Mr. M.G.L. van Loghem. Geen druiven van doornen. Dordrecht, J.P. Revers, 1903.
Den inhoud dezer, eerst in Nederland verschenen, novelle zou men met den voorvaderlijken kernspreuk: wat Venus voegt, dat scheidt de knuppel kunnen weergeven. En dit is het minder aangename dezer anders onderhoudend-geschreven novelle, en daardoor doet zij zichzelve schade. Want zij is er geheel op aangelegd om stof te geven voor belangrijke gesprekken, zoekt niet haar kracht in mooidoenerij met de taal, noch in romantische ijselijkheden, maar wil eenvoudig het leven, zooals het is. uitbeelden. En van zulk een opzet zijn de goede boeken, die men met huid en haar opeet, en waarvan men een tijd leeft. Jammer dat dit de inhoud dezer novelle verbiedt. Want Venus is de hoofdpersoon dezer novelle, maar niet de jubelende nooit-verwonnen, maar de huisbakken, vervelend-gehuwde Venus. En zij maakt er het huwelijk niet mooier op, integendeel, en dit is het zeurige dezer novelle. De schrijver laat ons niet, als in zijn bekend gedicht: Eene Liefde in het Zuiden, droomen van een ‘zoet paradijs van minneweelde’, maar zet ons heel prozaïsch in de sfeer van parijsche café's, zinnelijke huwelijken, echtbreuk en zelfmoord.
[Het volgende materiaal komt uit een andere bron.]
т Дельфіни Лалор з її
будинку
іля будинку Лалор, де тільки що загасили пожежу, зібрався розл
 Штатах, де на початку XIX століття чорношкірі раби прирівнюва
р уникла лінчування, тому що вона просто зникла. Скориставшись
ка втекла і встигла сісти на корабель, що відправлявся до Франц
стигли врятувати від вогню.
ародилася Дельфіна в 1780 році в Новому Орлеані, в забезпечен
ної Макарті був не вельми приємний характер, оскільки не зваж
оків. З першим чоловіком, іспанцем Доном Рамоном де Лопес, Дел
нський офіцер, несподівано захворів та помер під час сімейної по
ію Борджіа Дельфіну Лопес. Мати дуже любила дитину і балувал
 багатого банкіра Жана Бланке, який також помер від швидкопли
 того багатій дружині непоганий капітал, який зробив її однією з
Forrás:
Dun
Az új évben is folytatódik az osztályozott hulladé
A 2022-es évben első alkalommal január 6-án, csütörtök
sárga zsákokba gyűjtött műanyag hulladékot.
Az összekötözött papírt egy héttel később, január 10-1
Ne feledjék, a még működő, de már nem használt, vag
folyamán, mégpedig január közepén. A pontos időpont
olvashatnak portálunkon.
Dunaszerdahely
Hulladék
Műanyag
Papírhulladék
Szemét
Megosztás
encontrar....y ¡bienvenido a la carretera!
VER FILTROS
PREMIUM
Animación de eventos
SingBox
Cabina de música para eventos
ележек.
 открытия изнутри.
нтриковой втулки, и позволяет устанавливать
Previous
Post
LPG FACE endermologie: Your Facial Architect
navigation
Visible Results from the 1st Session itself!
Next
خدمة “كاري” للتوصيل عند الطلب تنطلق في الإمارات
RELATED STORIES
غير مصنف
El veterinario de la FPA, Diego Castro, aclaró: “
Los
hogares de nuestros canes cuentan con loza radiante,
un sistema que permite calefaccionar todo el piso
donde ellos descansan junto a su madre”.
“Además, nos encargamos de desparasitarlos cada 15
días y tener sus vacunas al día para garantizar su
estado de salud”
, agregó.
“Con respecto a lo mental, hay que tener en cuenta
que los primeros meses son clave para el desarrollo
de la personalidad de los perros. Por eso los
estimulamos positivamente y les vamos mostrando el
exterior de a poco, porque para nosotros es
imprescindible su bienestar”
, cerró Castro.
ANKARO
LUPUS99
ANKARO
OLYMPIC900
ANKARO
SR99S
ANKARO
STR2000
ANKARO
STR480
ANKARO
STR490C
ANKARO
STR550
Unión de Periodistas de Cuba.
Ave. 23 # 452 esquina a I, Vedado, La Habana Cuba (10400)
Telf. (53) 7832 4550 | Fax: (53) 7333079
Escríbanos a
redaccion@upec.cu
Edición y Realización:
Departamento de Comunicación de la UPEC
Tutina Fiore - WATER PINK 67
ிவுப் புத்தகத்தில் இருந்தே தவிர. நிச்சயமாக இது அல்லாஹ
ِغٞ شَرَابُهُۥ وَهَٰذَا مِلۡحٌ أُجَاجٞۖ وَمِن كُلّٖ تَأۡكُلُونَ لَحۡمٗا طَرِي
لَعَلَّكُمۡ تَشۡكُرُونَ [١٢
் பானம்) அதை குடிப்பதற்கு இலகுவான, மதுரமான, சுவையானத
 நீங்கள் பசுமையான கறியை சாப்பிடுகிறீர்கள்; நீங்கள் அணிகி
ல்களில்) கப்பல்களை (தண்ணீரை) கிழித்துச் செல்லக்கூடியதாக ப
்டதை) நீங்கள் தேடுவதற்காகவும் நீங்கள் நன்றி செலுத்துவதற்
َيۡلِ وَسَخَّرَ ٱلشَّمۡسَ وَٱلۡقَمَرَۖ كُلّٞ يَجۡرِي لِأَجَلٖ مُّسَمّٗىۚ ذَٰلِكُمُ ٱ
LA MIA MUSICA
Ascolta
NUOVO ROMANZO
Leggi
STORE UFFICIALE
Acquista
Louise Elmloo ontmoet met haar zieke moeder te Baden-Baden mevrouw Mellishoek van Ternesse met haar zoon. Als zij arm en alleen achterblijft, neemt mevrouw Mellishoek 't lieve meisje bij zich in huis, en zoekt haar spoedig te verloven met haar 15 jaar ouderen zoon Egbert. Louise heeft den zwijgenden, aristocratischen Zeeuw niet lief, maar laat zich willoos tot hem leiden, half wijl ze zich verveelt in de rijke huizinge van 't Zeeuwsche stadje, half wijl ze ook niet ongevoelig is voor de goede partij. Dan komt de ingenieur Charles Mellishoek, Egbert's neef en haar evenouder, ineens binnenvallen. En deze gezellige losbol staat haar beter aan; zij is wat vrij met hem - 't engagement met Egbert breekt af, en na een paar dagen is zij de verloofde van Charles, en na een paar maanden zijn vrouw. De eerste
| |
| |
versnaperingen van het huwelijk worden zeer rijkelijk te Parijs genoten - en daarna nog een jaartje aan wat bescheidener disch te Vlissingen gekraakt. Als dan de kindertjes uitblijven, komt haar ernst boven, en zij tracht hun huwelijk wat hooger en heiliger te maken. Charles slikt eerst nog haar preekjes - maar als dan de schoone vriendin van zijn vrouw, Bertha, in Vlissingen komt wonen, heeft zijn trouw een einde. Na eenige verwikkelingen komt Charles voor zijn medeminnaar te staan, een Amerikaansch duel volgt, en Charles wordt dood in de duinen gevonden, een pistool naast zich.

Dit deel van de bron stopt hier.